Wednesday, May 22, 2013

You know you're a brewer when...

Hah! I found this in my drafts folder, and thought I would share:

"The furnace at my house broke the other day. I noticed the house seemed colder than usual Monday morning, but didn't really think much of it.  I left for work and the house was still cold, but not that cold.  But that evening I received a text from my mother: Furnace broken. Sleeping at Nonnie's. "

The furnace was dead in the middle of January. We were staying in my grandparent's house to keep warm. And I had cider fermenting. I don't remember all the details, but by the time I got home from work, the house was in the 50's. I packed some clothes and toiletries for the night, grabbed the carboy of cider, and headed to a warmer house.

You see, my first thought when I got the text was not to worry about pipes bursting or houseplants dying or trying to sleep in a cold house. It was concern that the yeast I was using in the cider would not be happy fermenting below 65 degrees.

In the end, things worked out just dandy. The cider survived, fermented out completely, and is waiting to be bottled (probably this weekend).

10,000 Hours

I've been listening to Macklemore's Ten Thousand Hours (google it if you want to listen...), and it's got me thinking.

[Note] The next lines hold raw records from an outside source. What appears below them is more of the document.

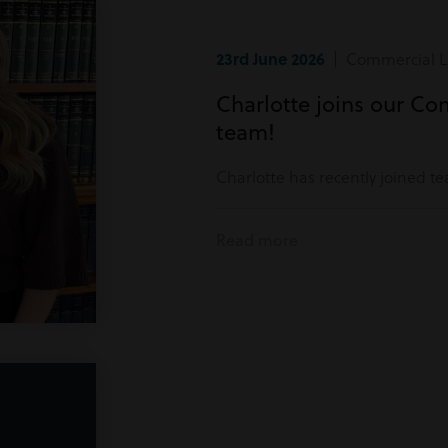
23rd June 2026
| Commercial Li
Charlotte joins our Co
team!
Charlotte has recently joined t
Read more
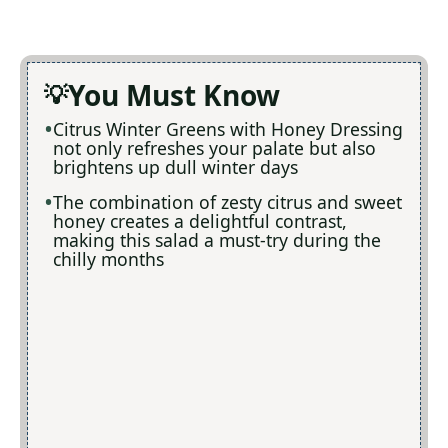
You Must Know
Citrus Winter Greens with Honey Dressing
not only refreshes your palate but also
brightens up dull winter days
The combination of zesty citrus and sweet
honey creates a delightful contrast,
making this salad a must-try during the
chilly months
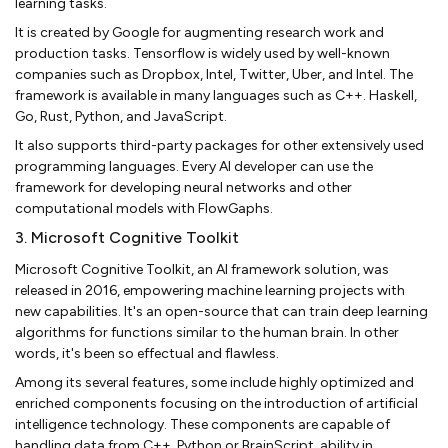
learning tasks.
It is created by Google for augmenting research work and
production tasks. Tensorflow is widely used by well-known
companies such as Dropbox, Intel, Twitter, Uber, and Intel. The
framework is available in many languages such as C++. Haskell,
Go, Rust, Python, and JavaScript.
It also supports third-party packages for other extensively used
programming languages. Every AI developer can use the
framework for developing neural networks and other
computational models with FlowGaphs.
3. Microsoft Cognitive Toolkit
Microsoft Cognitive Toolkit, an AI framework solution, was
released in 2016, empowering machine learning projects with
new capabilities. It's an open-source that can train deep learning
algorithms for functions similar to the human brain. In other
words, it's been so effectual and flawless.
Among its several features, some include highly optimized and
enriched components focusing on the introduction of artificial
intelligence technology. These components are capable of
handling data from C++, Python or BrainScript, ability in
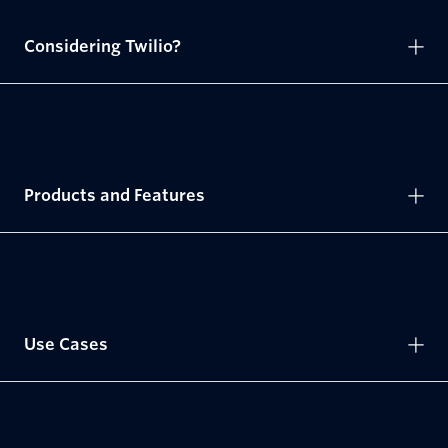
Considering Twilio?
Products and Features
Use Cases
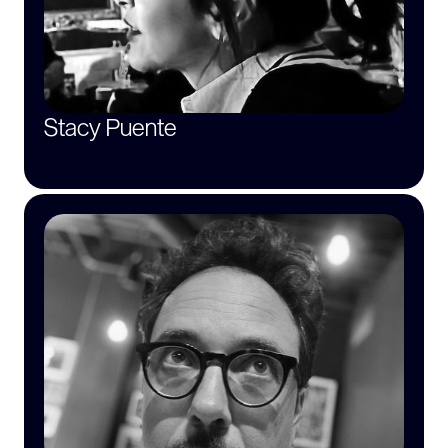
Stacy Puente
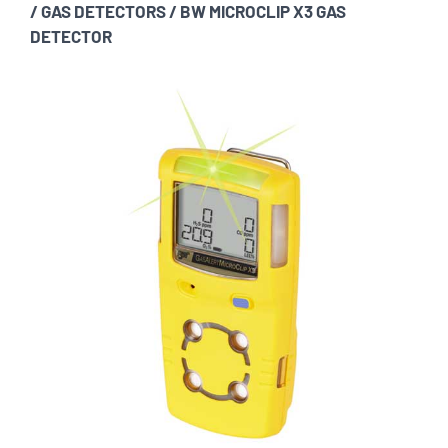
/
GAS DETECTORS
/
BW MICROCLIP X3 GAS
DETECTOR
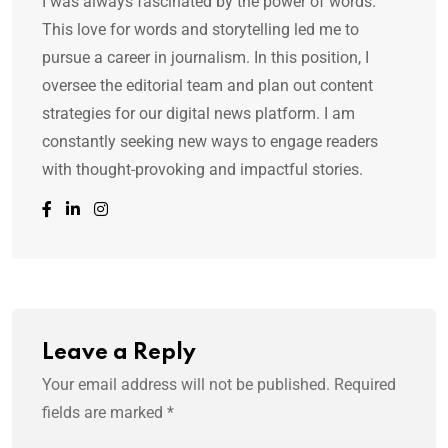
I was always fascinated by the power of words.
This love for words and storytelling led me to
pursue a career in journalism. In this position, I
oversee the editorial team and plan out content
strategies for our digital news platform. I am
constantly seeking new ways to engage readers
with thought-provoking and impactful stories.
Leave a Reply
Your email address will not be published.
Required
fields are marked
*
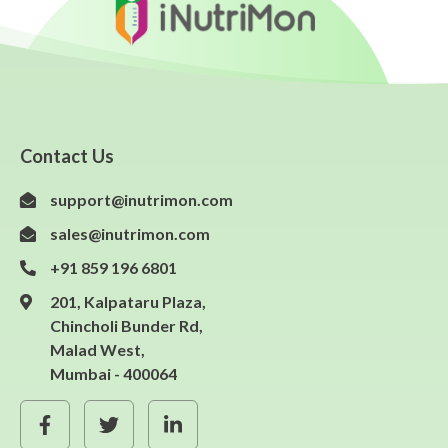
Contact Us
support@inutrimon.com
sales@inutrimon.com
+91 859 196 6801
201, Kalpataru Plaza,
Chincholi Bunder Rd,
Malad West,
Mumbai - 400064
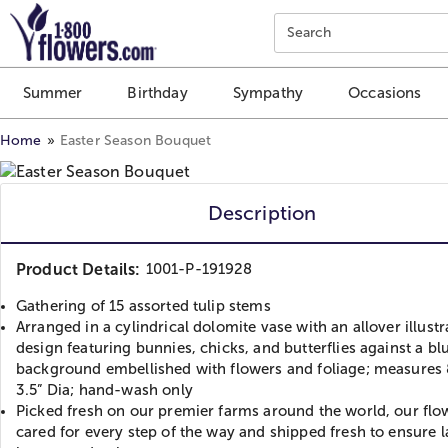
Click here to skip to main page content.
Search
Summer
Birthday
Sympathy
Occasions
Home
Easter Season Bouquet
Description
Product Details:
1001-P-191928
Gathering of 15 assorted tulip stems
Arranged in a cylindrical dolomite vase with an allover illust
design featuring bunnies, chicks, and butterflies against a bl
background embellished with flowers and foliage; measures 
3.5” Dia; hand-wash only
Picked fresh on our premier farms around the world, our flo
cared for every step of the way and shipped fresh to ensure l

The general theme of the song and Malcolm Gladwell's 10,000-Hour rule is this: to become truly great in your field, you should amass over 10,000 hours of experience. And while there are some that discredit this idea, arguing that lucky breaks and natural talent are just as important, the basic idea still remains.

If you want to be the best at something, spend time doing it.

Which is a problem for me. While I may not want to the the best brewer in the world, I sure as hell want to be a good one. And yet, I am not brewing (or studying brewing) often enough.  If you assume about 5 hours per batch of beer (brewing, racking, bottling, etc) and look at the number of batches I've made (around 30), I haven't even broken 4 digits. Even if we include time spent studying brewing techniques and related information  I'm still not sure I'm at 1000 hours. While I'm not hung up on the exact number of hours, the number is a quantitative answer to otherwise binary or qualitative questions (am I a good brewer/have I become a better brewer?).

And am I a good brewer? Given the feedback I've gotten from friends and family, I'd say yes. Most of the beer drinkers I know who have tried my brews have only (or at lest mostly) favorable things to say about my beers. One went as far as to tell me I consistently make the best home-brew he's tried (this might be partly due to the fact that I don't share the bad beers. I make myself drink them as punishment). However, I finally entered my first beer into a home-brew competition (hosted by Right Brain Brewery) and the results were not great. I had a average score of 33 out of 50.

Now there are several qualifiers I should through in. I don't know the number of entrants (though it was at least around 50. My beer was #47), I don't know the average score, and not every beer was reviewed by every judge. However, I can say that I did not win the overall competition, I did not win any of the style categories, and my beer only got a 30 from the Cicerone who judged. I'll post more about that beer and the feedback I got later.

The point is, there is definitely room for improvement. And how will I improve? By brewing over and over and over, learning from (and drinking) my mistakes, and celebrating my successes by repeating them (so I can understand what did work).